A partir disso, o(a) psicólogo(a) não deve estar alheio(a) a essa discussão, visto que a psicologia é uma ciência e não há nenhuma neutralidade nela. E se não há neutralidade nela, não há neutralidade na prática profissional. É certo que ambientando-se na clínica, não há como desconsiderar a existência de um fazer emergente e que contrapõe-se ao socialmente estabelecido (capitalisticamente falando). Este fazer é aquele que elucida o interesse e preocupação com o contexto histórico-cultural, que implica significativas alterações na concepção de sujeito e, consequentemente, novas interpretações das teorias psicoterápicas.
Para Dutra1, esta concepção de “clínica” para Psicologia passa a buscar uma articulação mais concreta entre o fazer clínico e o social, podendo-se dizer que o novo fazer clínico inclui uma análise do contexto social em que o indivíduo está inserido, fazendo com que assim o referencial teórico deixe de ocupar o espaço de principal norteador da prática, passando a ser ocupado pelo compromisso ético do(a) psicólogo(a).
É necessário romper com a lógica individualizante do neoliberalismo, não apenas no fazer clínico. Faz-se necessário questionar se o fazer clínico, em psicoterapia, analisa e considera criticamente a realidade política, econômica, social e cultural de quem procura o serviço.

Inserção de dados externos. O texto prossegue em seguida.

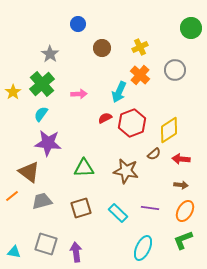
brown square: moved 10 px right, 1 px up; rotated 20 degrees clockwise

Questionar se o nosso fazer clínico contribui mais para a eliminação ou manutenção de discriminações, violências, crueldades e opressões para com os indivíduos essencialmente sociais, transversalizados por gênero, raça, etnia, classe, deficiência, orientação sexual, aspectos geracionais, entre outros. Questionar se percebemos o que há para além do que é aparente, indo de encontro ao concreto.
Notas
1 Dutra, E. Considerações sobre as significações da psicologia clínica na contemporaneidade. Estud. psicol., Natal, v. 9, n. 2, 2004.
2 Traverso-Yépez, M. A Psicologia Social e o trabalho em saúde. Natal: EDUFRN, 2008.

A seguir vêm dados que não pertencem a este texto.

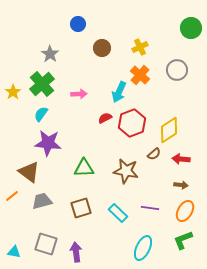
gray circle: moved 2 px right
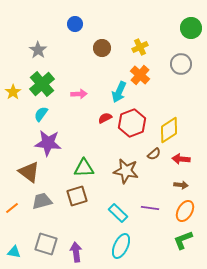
blue circle: moved 3 px left
gray star: moved 12 px left, 4 px up
gray circle: moved 4 px right, 6 px up
orange line: moved 12 px down
brown square: moved 4 px left, 12 px up
cyan ellipse: moved 22 px left, 2 px up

3 Dardot, P.; Laval, C. A nova razão do mundo: ensaio sobre a sociedade neoliberal. São Paulo: Boitempo, 2016.
4 Caponi, S.; Daré, P. K. Neoliberalismo e Sofrimento Psíquico: A Psiquiatrização dos Padecimentos no Âmbito Escolar. Em Mediações, Londrina, v. 25, n. 2, p. 302-320, mai-ago. 2020.
5 Marx, K. Manuscritos econômico-filosóficos. São Paulo: Boitempo, 2004.
6 Almeida, M. R. A formação social dos transtornos do humor. 2018. 415 f. Tese (Doutorado em Saúde Coletiva) – Faculdade de Medicina de Botucatu, Universidade Estadual Paulista “Júlio de Mesquita Filho”, Botucatu, 2018.